Une cité internationale des chercheurs

     Parmi les projets les plus réfléchis, il faut citer celui de la Cité internationale des chercheurs. Ce projet (localisé à l’emplacement de l’actuel restaurant universitaire du Champ de Mars) comprend un centre d’hébergement pour enseignants-chercheurs, un restaurant universitaire, le siège du PRES Université européenne de Bretagne, l’Europôle et un gymnase. Il est porté par une convention État-Région-Ville de Rennes, la maîtrise d’ouvrage allant à Rennes Métropole (qui dans le projet initial était engagée à hauteur de 2,7 millions d’euros pour un total de 14 millions).
     La Ville de Rennes et Rennes Métropole passent aussi des conventions d’études, d’expertises, de services avec les universités. Ainsi la relation Ville de Rennes-Larès (laboratoire de sociologie) dure depuis plus de quarante ans; l’Agence d’urbanisme (Audiar) a conclu de nouveaux contrats avec les géographes de Rennes 2 (et plus particulièrement avec le laboratoire Costel pour étudier récemment les liaisons Saint-Nazaire – Nantes – Rennes – Saint-Malo).
     Le technopôle est le parfait témoin de l’installation d’une nouvelle économie qui fait appel à des qualifications supérieures et offre des produits, des services de pointe et d’excellence. Annoncée à ma demande par le Premier ministre Pierre Mauroy à Rennes en janvier 1983, la Zone d’innovation et de recherche scientifique et technique (Zirst) prendra en 1984 le nom de Rennes Atalante. Elle comptait alors 618 emplois. Elle en dénombrait 15208 en 2007 (plus de 16400 aujourd’hui)! Et elle a essaimé jusqu’à Saint-Malo.

     Ces années sont aussi celles d’une nouvelle culture. Si nous voulons que l’université soit dans la ville, il faut que l’activité universitaire soit connue du grand public. Ànous de vaincre la technophobie trop souvent à l’oeuvre, de ne pas imputer à la science ce qui ne ressort pas d’elle. À nous d’intéresser l’enseignement supérieur, le monde de la recherche aux attentes de la population dont il faut faciliter l’expression. À Rennes, nous avons fait vivre la composante scientifique, technique de notre conception culturelle grâce à deux institutions très liées : l’Espace des sciences et les Champs Libres.
     Créé en 1984 comme Centre de culture scientifique technique et industrielle, l’Espace des sciences et des techniques ouvre en 1986. La première Fête de la science se tient en 1992. Les « mardis de l’Espace des sciences » sont lancés en 2004. Preuve de la présence des universitaires dans la Ville, plusieurs d’entre eux vont assurer la présidence de l’Espace. À partir de 1990, l’Espace va se régionaliser, tisser différents réseaux avec un succès incontestable. En 2003, Hubert Curien remettra à son directeur, Michel Cabaret, le Prix Diderot, attribué par la communauté nationale de la culture scientifique.

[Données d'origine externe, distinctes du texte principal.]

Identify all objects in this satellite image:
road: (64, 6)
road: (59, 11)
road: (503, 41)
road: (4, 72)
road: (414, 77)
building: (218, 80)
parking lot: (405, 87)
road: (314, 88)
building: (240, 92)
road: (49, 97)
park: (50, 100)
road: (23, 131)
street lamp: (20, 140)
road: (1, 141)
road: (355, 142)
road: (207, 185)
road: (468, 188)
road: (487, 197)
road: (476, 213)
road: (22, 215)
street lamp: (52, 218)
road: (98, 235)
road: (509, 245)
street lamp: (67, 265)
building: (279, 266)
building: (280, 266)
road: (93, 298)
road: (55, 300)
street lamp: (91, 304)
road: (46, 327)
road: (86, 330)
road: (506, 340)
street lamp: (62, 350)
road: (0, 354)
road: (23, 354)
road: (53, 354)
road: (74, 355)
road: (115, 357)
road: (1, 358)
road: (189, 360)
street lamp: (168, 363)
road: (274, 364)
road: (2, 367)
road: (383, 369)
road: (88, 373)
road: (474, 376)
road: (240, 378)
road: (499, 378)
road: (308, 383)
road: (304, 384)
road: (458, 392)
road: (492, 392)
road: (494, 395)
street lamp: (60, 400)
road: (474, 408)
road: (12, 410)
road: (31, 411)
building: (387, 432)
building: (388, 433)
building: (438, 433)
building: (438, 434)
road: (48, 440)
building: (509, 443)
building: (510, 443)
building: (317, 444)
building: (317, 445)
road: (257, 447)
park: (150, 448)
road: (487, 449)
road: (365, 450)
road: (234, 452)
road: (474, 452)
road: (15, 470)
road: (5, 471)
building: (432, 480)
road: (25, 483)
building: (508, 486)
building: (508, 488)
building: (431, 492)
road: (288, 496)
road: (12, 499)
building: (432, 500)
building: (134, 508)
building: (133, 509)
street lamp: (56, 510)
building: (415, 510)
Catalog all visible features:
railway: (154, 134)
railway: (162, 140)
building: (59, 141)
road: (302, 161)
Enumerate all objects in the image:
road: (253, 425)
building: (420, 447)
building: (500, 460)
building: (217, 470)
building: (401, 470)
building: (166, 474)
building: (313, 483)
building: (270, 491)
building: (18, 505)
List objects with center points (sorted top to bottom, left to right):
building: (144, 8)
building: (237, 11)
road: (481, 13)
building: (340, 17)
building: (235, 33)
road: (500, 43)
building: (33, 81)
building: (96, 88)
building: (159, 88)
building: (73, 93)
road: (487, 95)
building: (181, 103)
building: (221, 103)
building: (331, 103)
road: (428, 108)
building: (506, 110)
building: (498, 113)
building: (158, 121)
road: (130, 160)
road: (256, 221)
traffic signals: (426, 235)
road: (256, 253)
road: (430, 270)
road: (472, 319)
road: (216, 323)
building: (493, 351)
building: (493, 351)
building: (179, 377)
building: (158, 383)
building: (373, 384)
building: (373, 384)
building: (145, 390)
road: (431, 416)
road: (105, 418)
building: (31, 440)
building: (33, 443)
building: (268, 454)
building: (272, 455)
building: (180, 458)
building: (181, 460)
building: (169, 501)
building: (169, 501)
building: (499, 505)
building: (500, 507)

     Les Champs Libres ouvrent en 2005 et abritent l’Espace des sciences. Je voulais, avec nos amis, lier en un même lieu le livre, l’histoire, la technologie, le passé, le présent et le futur de la ville. Je voulais aussi un lieu qui ouvre sur le monde, la société et l’univers, faire en sorte que les publics se croisent et se mêlent. Car les frontières sont faites pour disparaître! J’ai tenu à ce que l’auditorium des Champs Libres porte le nom d’Hubert Curien, grand scientifique très impliqué dans le rayonnement de son pays, humaniste exigeant et souriant, libre et modeste.
     Ces trente et une années sont une oeuvre commune à laquelle nous avons été, les uns et les autres, partie prenante. L’enseignement supérieur, est l’un des piliers essentiels de la ville. Il appartient aux générations qui suivent de veiller à l’entretien et au développement de ce capital et à sa pleine utilisation.